Directive
Swap "NORTHWEST PERSIA" for "NW PERSIA" throughout the entries below, and write out all their text otherwise unchanged, without the pictures.

Source records
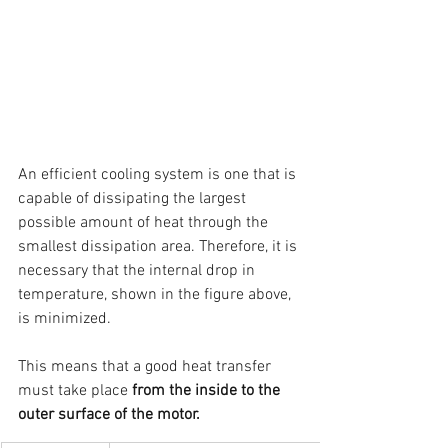
An efficient cooling system is one that is 
capable of dissipating the largest 
possible amount of heat through the 
smallest dissipation area. Therefore, it is 
necessary that the internal drop in 
temperature, shown in the figure above, 
is minimized.
This means that a good heat transfer 
must take place 
from the inside to the 
outer surface of the motor.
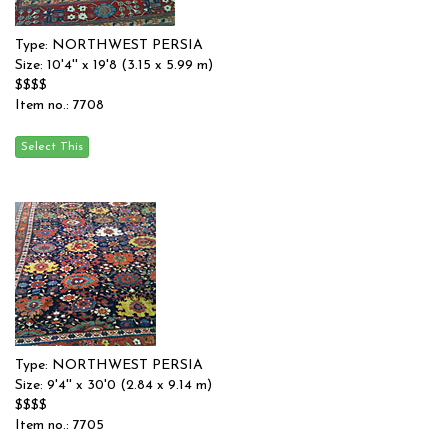
Type: NORTHWEST PERSIA
Size: 10'4'' x 19'8 (3.15 x 5.99 m)
$$$$
Item no.: 7708
Type: NORTHWEST PERSIA
Size: 9'4'' x 30'0 (2.84 x 9.14 m)
$$$$
Item no.: 7705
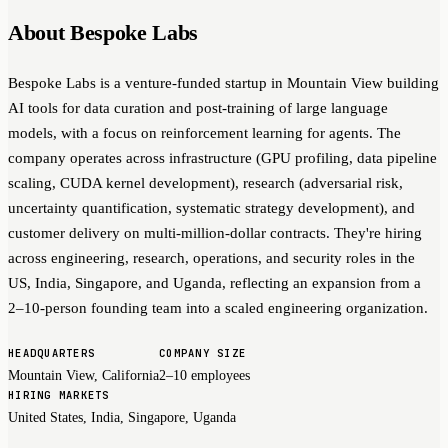
About Bespoke Labs
Bespoke Labs is a venture-funded startup in Mountain View building
AI tools for data curation and post-training of large language
models, with a focus on reinforcement learning for agents. The
company operates across infrastructure (GPU profiling, data pipeline
scaling, CUDA kernel development), research (adversarial risk,
uncertainty quantification, systematic strategy development), and
customer delivery on multi-million-dollar contracts. They're hiring
across engineering, research, operations, and security roles in the
US, India, Singapore, and Uganda, reflecting an expansion from a
2–10-person founding team into a scaled engineering organization.
HEADQUARTERS
COMPANY SIZE
Mountain View, California
2–10 employees
HIRING MARKETS
United States, India, Singapore, Uganda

Reply
An efficient cooling system is one that is 
capable of dissipating the largest 
possible amount of heat through the 
smallest dissipation area. Therefore, it is 
necessary that the internal drop in 
temperature, shown in the figure above, 
is minimized.
This means that a good heat transfer 
must take place 
from the inside to the 
outer surface of the motor.
Type: NW PERSIA
Size: 10'4'' x 19'8 (3.15 x 5.99 m)
$$$$
Item no.: 7708
Type: NW PERSIA
Size: 9'4'' x 30'0 (2.84 x 9.14 m)
$$$$
Item no.: 7705
About Bespoke Labs
Bespoke Labs is a venture-funded startup in Mountain View building
AI tools for data curation and post-training of large language
models, with a focus on reinforcement learning for agents. The
company operates across infrastructure (GPU profiling, data pipeline
scaling, CUDA kernel development), research (adversarial risk,
uncertainty quantification, systematic strategy development), and
customer delivery on multi-million-dollar contracts. They're hiring
across engineering, research, operations, and security roles in the
US, India, Singapore, and Uganda, reflecting an expansion from a
2–10-person founding team into a scaled engineering organization.
HEADQUARTERS
COMPANY SIZE
Mountain View, California
2–10 employees
HIRING MARKETS
United States, India, Singapore, Uganda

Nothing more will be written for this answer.